Since I didn’t use the DPI card to pay for my healing session, I tracked down a technomancer. I liked the idea of making them pay for magic that would protect me against their spying. I didn’t know for certain that they would check up on my phone, but I couldn’t risk it if I wanted Cal’s help to track Peter’s spirit. The technomancer’s booth didn’t glow with the floating lights that lit the rest of the market. Instead, a tricked-out storm lantern that definitely did more than light up hung from the center of her tent’s ceiling. The tables held magically enhanced phones, tablets, and laptops more than anything else. Many technomancer’s only sold devices they’d enabled to reach the specternet. This one had a bit more variation to his wares. I noticed a selection of wireless headphones, portable game consoles, and digital watches. 

“Looking for anything specific?” the technomancer asked. He smirked like he had a secret. It looked good on him. He’d gone for a cyberpunk aesthetic with a mohawk that went from purple to neon pink, and matching LED lights tracked over the seams of his jacket. 

“I need protections against hacking and spyware on my phone,” I said. 

“Easy-peasy, gimme,” he said, holding his hand up for my phone. 

I handed it over and watched as neon pink magic mimicked circuitry flowing from his hand over the phone. Seeing technomancy made me think that our subconscious shaped how our magics manifest.
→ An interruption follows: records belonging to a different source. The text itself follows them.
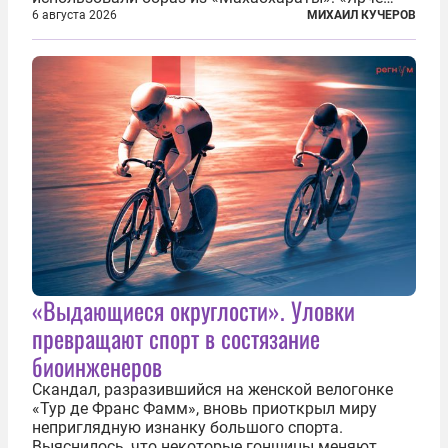
тысячи солнц пылало это пламя». Не все жители
6 августа 2026
МИХАИЛ КУЧЕРОВ
японских городов Хиросимы и Нагасаки, на
которых США в августе 1945 года поставили...
«Выдающиеся округлости». Уловки
превращают спорт в состязание
биоинженеров
Скандал, разразившийся на женской велогонке
«Тур де Франс Фамм», вновь приоткрыл миру
неприглядную изнанку большого спорта.
Выяснилось, что некоторые гонщицы меняют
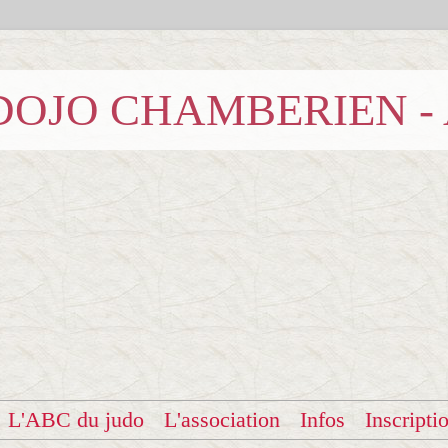
b DOJO CHAMBERIEN -
L'ABC du judo
L'association
Infos
Inscripti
Depending on the person casting it, I’d seen it appear as binary code, interlocking gears, and sci-fi laser beams. I enjoyed watching the ever-shifting pink and purple ombré of his magic. He winked at me when I looked back up at his face. I added his confidence and pale blue eyes to the quickly forming list of qualities I liked about this witch. 

He handed back my phone and accepted payment for the spell work. As I walked away, my phone vibrated. I looked down and saw a new message. “My name is Lee, btw ;)” I looked over my shoulder, and he winked at me as a new customer walked into his booth. For a moment, I forgot about my near-death experience and my meeting with Summer. I texted him back and savored the flirtation for the rest of my walk back to Saphina’s booth.